··· Dataset records

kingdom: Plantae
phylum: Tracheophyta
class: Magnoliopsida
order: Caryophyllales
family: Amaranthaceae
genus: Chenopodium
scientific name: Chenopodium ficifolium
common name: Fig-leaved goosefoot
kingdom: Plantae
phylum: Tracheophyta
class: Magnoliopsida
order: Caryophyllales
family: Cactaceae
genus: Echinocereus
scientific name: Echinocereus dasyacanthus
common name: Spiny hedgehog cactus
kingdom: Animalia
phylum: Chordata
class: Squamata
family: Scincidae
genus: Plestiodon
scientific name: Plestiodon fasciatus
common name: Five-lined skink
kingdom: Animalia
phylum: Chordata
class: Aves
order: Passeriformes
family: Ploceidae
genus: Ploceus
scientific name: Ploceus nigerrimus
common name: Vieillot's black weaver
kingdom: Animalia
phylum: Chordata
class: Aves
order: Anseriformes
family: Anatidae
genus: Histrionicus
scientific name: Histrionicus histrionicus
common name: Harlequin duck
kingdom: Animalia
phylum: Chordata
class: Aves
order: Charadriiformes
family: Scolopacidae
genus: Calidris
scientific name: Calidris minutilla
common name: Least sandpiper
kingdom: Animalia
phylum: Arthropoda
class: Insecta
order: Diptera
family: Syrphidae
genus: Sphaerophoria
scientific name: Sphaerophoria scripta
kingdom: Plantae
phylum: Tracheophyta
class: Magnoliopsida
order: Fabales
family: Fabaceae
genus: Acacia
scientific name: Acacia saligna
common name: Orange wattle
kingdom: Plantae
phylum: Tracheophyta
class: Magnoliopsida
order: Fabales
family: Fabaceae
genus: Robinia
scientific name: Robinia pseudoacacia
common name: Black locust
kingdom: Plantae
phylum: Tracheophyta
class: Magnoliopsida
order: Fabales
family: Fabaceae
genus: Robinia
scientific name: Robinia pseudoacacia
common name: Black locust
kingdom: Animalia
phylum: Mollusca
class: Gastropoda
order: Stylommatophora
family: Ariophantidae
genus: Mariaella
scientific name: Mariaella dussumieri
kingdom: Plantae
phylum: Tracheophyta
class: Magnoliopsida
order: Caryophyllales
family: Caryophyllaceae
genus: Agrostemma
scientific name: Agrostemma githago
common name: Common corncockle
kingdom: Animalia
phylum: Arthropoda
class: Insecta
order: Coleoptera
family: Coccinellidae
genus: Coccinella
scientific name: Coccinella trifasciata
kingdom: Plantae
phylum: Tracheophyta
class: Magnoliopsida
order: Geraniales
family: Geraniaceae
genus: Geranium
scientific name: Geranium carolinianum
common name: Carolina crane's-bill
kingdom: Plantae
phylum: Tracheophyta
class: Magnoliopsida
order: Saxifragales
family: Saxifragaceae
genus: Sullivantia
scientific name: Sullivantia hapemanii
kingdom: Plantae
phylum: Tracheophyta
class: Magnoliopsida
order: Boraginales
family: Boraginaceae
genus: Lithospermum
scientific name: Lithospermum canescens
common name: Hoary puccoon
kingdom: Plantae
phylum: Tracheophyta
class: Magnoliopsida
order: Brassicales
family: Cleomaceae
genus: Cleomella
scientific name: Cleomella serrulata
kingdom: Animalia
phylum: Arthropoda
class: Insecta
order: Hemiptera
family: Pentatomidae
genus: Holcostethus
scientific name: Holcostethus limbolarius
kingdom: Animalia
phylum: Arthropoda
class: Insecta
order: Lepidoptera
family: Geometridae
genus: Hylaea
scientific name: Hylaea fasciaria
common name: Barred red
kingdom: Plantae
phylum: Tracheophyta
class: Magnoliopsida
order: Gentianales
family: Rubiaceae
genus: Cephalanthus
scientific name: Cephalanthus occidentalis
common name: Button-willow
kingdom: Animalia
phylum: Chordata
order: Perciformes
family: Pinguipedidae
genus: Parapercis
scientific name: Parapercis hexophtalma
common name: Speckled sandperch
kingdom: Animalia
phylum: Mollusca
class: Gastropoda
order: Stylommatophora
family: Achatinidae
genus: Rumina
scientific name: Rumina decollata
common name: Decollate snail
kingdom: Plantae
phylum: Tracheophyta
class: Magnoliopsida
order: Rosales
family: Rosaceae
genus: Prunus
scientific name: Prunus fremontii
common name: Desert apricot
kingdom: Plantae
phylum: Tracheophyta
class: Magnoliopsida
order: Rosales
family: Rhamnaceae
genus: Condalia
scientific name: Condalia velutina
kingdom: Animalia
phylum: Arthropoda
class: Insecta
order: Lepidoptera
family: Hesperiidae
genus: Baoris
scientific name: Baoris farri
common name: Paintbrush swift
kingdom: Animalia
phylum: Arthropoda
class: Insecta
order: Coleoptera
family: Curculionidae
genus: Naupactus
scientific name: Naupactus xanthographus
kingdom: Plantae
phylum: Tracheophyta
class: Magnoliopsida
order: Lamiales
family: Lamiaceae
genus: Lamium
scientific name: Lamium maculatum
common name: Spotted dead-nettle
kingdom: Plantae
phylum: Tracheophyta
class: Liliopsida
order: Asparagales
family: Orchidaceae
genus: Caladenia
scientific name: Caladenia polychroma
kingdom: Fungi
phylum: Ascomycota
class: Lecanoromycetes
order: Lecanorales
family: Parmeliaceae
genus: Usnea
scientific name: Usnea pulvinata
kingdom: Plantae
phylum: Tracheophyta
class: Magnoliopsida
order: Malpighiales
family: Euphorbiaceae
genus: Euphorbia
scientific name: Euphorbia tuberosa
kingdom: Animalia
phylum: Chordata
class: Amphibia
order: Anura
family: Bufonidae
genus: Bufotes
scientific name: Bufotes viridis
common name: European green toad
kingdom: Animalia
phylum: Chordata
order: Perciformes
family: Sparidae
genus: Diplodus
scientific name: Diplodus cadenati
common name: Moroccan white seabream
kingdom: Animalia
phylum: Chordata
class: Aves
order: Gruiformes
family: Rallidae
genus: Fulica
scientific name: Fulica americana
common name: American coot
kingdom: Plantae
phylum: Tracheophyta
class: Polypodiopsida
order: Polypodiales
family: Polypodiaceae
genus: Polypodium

······

Exercise brief:
Copy out the lines for every one of the records above, word for word and in the same order.

Result:
kingdom: Plantae
phylum: Tracheophyta
class: Magnoliopsida
order: Caryophyllales
family: Amaranthaceae
genus: Chenopodium
scientific name: Chenopodium ficifolium
common name: Fig-leaved goosefoot
kingdom: Plantae
phylum: Tracheophyta
class: Magnoliopsida
order: Caryophyllales
family: Cactaceae
genus: Echinocereus
scientific name: Echinocereus dasyacanthus
common name: Spiny hedgehog cactus
kingdom: Animalia
phylum: Chordata
class: Squamata
family: Scincidae
genus: Plestiodon
scientific name: Plestiodon fasciatus
common name: Five-lined skink
kingdom: Animalia
phylum: Chordata
class: Aves
order: Passeriformes
family: Ploceidae
genus: Ploceus
scientific name: Ploceus nigerrimus
common name: Vieillot's black weaver
kingdom: Animalia
phylum: Chordata
class: Aves
order: Anseriformes
family: Anatidae
genus: Histrionicus
scientific name: Histrionicus histrionicus
common name: Harlequin duck
kingdom: Animalia
phylum: Chordata
class: Aves
order: Charadriiformes
family: Scolopacidae
genus: Calidris
scientific name: Calidris minutilla
common name: Least sandpiper
kingdom: Animalia
phylum: Arthropoda
class: Insecta
order: Diptera
family: Syrphidae
genus: Sphaerophoria
scientific name: Sphaerophoria scripta
kingdom: Plantae
phylum: Tracheophyta
class: Magnoliopsida
order: Fabales
family: Fabaceae
genus: Acacia
scientific name: Acacia saligna
common name: Orange wattle
kingdom: Plantae
phylum: Tracheophyta
class: Magnoliopsida
order: Fabales
family: Fabaceae
genus: Robinia
scientific name: Robinia pseudoacacia
common name: Black locust
kingdom: Plantae
phylum: Tracheophyta
class: Magnoliopsida
order: Fabales
family: Fabaceae
genus: Robinia
scientific name: Robinia pseudoacacia
common name: Black locust
kingdom: Animalia
phylum: Mollusca
class: Gastropoda
order: Stylommatophora
family: Ariophantidae
genus: Mariaella
scientific name: Mariaella dussumieri
kingdom: Plantae
phylum: Tracheophyta
class: Magnoliopsida
order: Caryophyllales
family: Caryophyllaceae
genus: Agrostemma
scientific name: Agrostemma githago
common name: Common corncockle
kingdom: Animalia
phylum: Arthropoda
class: Insecta
order: Coleoptera
family: Coccinellidae
genus: Coccinella
scientific name: Coccinella trifasciata
kingdom: Plantae
phylum: Tracheophyta
class: Magnoliopsida
order: Geraniales
family: Geraniaceae
genus: Geranium
scientific name: Geranium carolinianum
common name: Carolina crane's-bill
kingdom: Plantae
phylum: Tracheophyta
class: Magnoliopsida
order: Saxifragales
family: Saxifragaceae
genus: Sullivantia
scientific name: Sullivantia hapemanii
kingdom: Plantae
phylum: Tracheophyta
class: Magnoliopsida
order: Boraginales
family: Boraginaceae
genus: Lithospermum
scientific name: Lithospermum canescens
common name: Hoary puccoon
kingdom: Plantae
phylum: Tracheophyta
class: Magnoliopsida
order: Brassicales
family: Cleomaceae
genus: Cleomella
scientific name: Cleomella serrulata
kingdom: Animalia
phylum: Arthropoda
class: Insecta
order: Hemiptera
family: Pentatomidae
genus: Holcostethus
scientific name: Holcostethus limbolarius
kingdom: Animalia
phylum: Arthropoda
class: Insecta
order: Lepidoptera
family: Geometridae
genus: Hylaea
scientific name: Hylaea fasciaria
common name: Barred red
kingdom: Plantae
phylum: Tracheophyta
class: Magnoliopsida
order: Gentianales
family: Rubiaceae
genus: Cephalanthus
scientific name: Cephalanthus occidentalis
common name: Button-willow
kingdom: Animalia
phylum: Chordata
order: Perciformes
family: Pinguipedidae
genus: Parapercis
scientific name: Parapercis hexophtalma
common name: Speckled sandperch
kingdom: Animalia
phylum: Mollusca
class: Gastropoda
order: Stylommatophora
family: Achatinidae
genus: Rumina
scientific name: Rumina decollata
common name: Decollate snail
kingdom: Plantae
phylum: Tracheophyta
class: Magnoliopsida
order: Rosales
family: Rosaceae
genus: Prunus
scientific name: Prunus fremontii
common name: Desert apricot
kingdom: Plantae
phylum: Tracheophyta
class: Magnoliopsida
order: Rosales
family: Rhamnaceae
genus: Condalia
scientific name: Condalia velutina
kingdom: Animalia
phylum: Arthropoda
class: Insecta
order: Lepidoptera
family: Hesperiidae
genus: Baoris
scientific name: Baoris farri
common name: Paintbrush swift
kingdom: Animalia
phylum: Arthropoda
class: Insecta
order: Coleoptera
family: Curculionidae
genus: Naupactus
scientific name: Naupactus xanthographus
kingdom: Plantae
phylum: Tracheophyta
class: Magnoliopsida
order: Lamiales
family: Lamiaceae
genus: Lamium
scientific name: Lamium maculatum
common name: Spotted dead-nettle
kingdom: Plantae
phylum: Tracheophyta
class: Liliopsida
order: Asparagales
family: Orchidaceae
genus: Caladenia
scientific name: Caladenia polychroma
kingdom: Fungi
phylum: Ascomycota
class: Lecanoromycetes
order: Lecanorales
family: Parmeliaceae
genus: Usnea
scientific name: Usnea pulvinata
kingdom: Plantae
phylum: Tracheophyta
class: Magnoliopsida
order: Malpighiales
family: Euphorbiaceae
genus: Euphorbia
scientific name: Euphorbia tuberosa
kingdom: Animalia
phylum: Chordata
class: Amphibia
order: Anura
family: Bufonidae
genus: Bufotes
scientific name: Bufotes viridis
common name: European green toad
kingdom: Animalia
phylum: Chordata
order: Perciformes
family: Sparidae
genus: Diplodus
scientific name: Diplodus cadenati
common name: Moroccan white seabream
kingdom: Animalia
phylum: Chordata
class: Aves
order: Gruiformes
family: Rallidae
genus: Fulica
scientific name: Fulica americana
common name: American coot
kingdom: Plantae
phylum: Tracheophyta
class: Polypodiopsida
order: Polypodiales
family: Polypodiaceae
genus: Polypodium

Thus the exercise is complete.